Data excerpts:
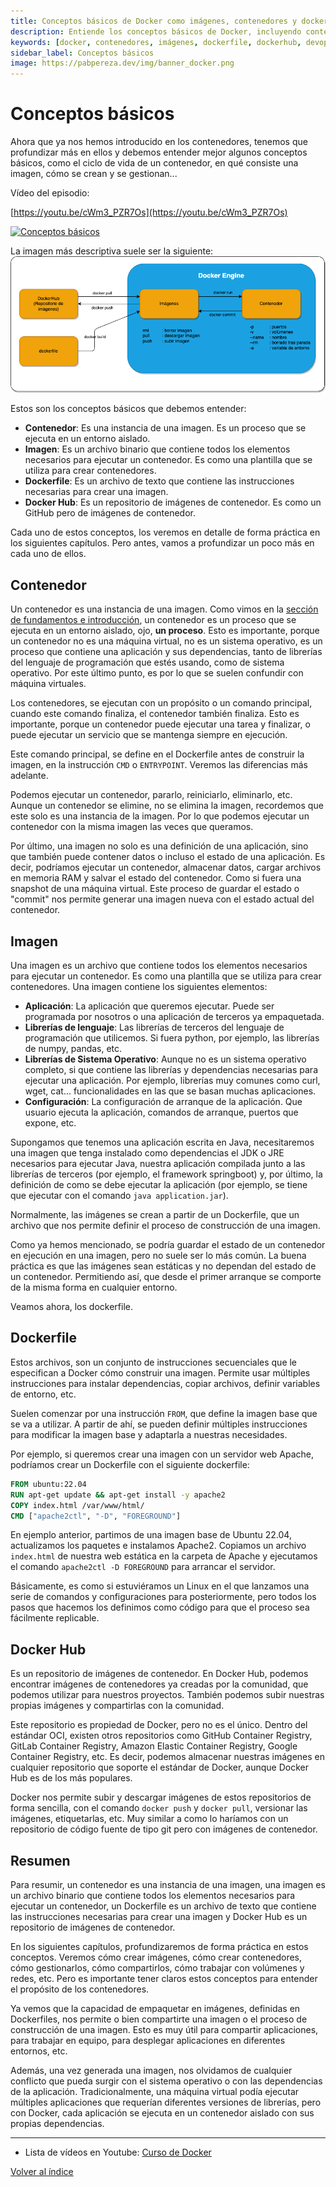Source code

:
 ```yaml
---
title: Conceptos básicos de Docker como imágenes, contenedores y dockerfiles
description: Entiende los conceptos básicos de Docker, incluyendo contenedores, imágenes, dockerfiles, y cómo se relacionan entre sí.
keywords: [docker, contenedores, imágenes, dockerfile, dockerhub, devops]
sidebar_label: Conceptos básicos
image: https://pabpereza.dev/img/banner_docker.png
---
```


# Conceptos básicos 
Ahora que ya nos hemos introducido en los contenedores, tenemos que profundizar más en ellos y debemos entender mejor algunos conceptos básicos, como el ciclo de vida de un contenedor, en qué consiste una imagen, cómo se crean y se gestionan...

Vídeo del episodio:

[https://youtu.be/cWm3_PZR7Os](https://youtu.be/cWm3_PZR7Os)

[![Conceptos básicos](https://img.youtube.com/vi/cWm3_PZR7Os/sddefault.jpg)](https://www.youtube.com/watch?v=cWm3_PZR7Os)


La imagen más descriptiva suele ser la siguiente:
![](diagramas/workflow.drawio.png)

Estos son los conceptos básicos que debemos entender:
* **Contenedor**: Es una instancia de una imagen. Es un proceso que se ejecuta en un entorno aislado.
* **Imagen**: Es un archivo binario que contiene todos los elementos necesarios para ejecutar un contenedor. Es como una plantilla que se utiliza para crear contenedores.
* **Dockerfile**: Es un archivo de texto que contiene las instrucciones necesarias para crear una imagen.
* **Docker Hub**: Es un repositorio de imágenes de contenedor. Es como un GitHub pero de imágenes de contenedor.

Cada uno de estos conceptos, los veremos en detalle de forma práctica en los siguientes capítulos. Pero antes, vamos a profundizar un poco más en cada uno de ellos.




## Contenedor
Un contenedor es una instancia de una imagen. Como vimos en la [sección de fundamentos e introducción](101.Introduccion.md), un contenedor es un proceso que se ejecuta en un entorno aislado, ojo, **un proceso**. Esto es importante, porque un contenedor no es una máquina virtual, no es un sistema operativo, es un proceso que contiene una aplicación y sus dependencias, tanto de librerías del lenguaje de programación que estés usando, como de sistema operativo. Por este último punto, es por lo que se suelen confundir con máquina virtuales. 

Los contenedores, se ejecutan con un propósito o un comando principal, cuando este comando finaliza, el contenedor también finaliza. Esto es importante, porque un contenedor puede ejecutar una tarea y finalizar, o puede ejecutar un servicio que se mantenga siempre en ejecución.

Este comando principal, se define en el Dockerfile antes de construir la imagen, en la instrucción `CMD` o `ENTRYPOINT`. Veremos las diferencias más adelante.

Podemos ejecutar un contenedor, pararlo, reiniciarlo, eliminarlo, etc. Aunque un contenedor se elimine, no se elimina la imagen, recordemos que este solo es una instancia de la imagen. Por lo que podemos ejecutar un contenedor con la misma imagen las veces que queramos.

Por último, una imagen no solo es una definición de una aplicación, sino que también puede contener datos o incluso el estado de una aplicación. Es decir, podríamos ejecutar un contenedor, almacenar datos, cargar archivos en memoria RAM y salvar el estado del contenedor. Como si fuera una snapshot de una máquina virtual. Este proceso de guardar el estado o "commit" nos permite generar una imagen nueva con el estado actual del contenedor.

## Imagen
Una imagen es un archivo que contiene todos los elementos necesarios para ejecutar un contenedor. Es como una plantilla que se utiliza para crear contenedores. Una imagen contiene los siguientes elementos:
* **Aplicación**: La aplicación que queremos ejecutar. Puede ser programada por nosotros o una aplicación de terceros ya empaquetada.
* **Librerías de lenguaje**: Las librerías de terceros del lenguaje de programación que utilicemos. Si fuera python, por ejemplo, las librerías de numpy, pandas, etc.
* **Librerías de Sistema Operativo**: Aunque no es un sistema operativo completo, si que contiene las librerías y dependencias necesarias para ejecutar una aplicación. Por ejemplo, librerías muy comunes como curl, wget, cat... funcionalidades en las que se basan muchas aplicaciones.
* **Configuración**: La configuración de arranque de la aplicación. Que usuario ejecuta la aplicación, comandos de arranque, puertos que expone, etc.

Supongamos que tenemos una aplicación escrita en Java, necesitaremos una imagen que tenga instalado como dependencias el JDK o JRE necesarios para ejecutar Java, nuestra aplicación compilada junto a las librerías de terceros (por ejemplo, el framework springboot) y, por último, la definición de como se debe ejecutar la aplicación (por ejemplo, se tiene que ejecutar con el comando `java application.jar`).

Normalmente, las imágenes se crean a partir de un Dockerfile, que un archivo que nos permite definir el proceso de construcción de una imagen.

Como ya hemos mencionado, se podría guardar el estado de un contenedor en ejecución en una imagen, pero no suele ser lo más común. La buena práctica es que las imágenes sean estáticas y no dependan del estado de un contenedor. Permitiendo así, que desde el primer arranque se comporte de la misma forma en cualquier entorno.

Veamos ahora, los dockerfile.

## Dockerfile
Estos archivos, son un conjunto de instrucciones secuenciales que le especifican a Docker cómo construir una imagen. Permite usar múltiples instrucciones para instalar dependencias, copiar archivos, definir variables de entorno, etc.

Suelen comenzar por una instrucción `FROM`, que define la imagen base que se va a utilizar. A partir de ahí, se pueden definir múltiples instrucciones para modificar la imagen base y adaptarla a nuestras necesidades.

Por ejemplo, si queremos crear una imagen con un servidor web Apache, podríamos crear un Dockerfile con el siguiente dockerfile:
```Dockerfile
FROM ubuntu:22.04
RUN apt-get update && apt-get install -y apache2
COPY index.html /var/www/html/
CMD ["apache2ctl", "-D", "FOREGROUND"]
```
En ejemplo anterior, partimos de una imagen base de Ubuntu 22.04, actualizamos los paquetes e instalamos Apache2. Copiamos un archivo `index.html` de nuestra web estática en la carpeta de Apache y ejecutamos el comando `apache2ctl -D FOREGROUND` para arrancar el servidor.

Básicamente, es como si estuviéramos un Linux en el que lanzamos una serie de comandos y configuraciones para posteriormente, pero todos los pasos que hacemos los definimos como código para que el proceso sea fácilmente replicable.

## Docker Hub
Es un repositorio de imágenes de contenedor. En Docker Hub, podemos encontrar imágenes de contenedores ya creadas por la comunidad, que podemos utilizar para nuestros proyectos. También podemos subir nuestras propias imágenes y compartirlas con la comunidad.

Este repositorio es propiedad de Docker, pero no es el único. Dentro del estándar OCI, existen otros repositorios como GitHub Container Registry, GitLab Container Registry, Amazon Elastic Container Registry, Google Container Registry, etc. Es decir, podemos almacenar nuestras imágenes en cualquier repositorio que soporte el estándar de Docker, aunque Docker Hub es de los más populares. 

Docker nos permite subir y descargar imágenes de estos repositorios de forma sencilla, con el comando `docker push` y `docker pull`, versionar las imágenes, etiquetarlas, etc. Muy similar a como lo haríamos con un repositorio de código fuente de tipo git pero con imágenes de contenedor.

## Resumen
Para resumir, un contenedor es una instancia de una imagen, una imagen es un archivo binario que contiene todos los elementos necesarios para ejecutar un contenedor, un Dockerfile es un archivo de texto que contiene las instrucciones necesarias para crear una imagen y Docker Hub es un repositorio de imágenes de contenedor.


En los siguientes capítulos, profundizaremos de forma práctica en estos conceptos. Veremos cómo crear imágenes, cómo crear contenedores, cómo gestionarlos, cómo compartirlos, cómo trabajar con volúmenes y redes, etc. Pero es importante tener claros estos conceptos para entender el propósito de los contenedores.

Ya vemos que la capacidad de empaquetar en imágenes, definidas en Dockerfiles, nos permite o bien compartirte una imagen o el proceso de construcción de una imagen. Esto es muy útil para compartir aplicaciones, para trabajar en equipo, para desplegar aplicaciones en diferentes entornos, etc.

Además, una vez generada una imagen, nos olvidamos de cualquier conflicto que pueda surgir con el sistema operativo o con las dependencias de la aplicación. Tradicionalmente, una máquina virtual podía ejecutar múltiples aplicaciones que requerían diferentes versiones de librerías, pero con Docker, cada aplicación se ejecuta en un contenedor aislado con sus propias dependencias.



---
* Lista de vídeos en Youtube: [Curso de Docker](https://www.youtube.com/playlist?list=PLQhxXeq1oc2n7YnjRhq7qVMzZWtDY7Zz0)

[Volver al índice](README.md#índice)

▸ **TO DO**: Show, from the entries above, every line that includes the string "instrucción".

▸ **SOLUTION BELOW**:
Este comando principal, se define en el Dockerfile antes de construir la imagen, en la instrucción `CMD` o `ENTRYPOINT`. Veremos las diferencias más adelante.
Suelen comenzar por una instrucción `FROM`, que define la imagen base que se va a utilizar. A partir de ahí, se pueden definir múltiples instrucciones para modificar la imagen base y adaptarla a nuestras necesidades.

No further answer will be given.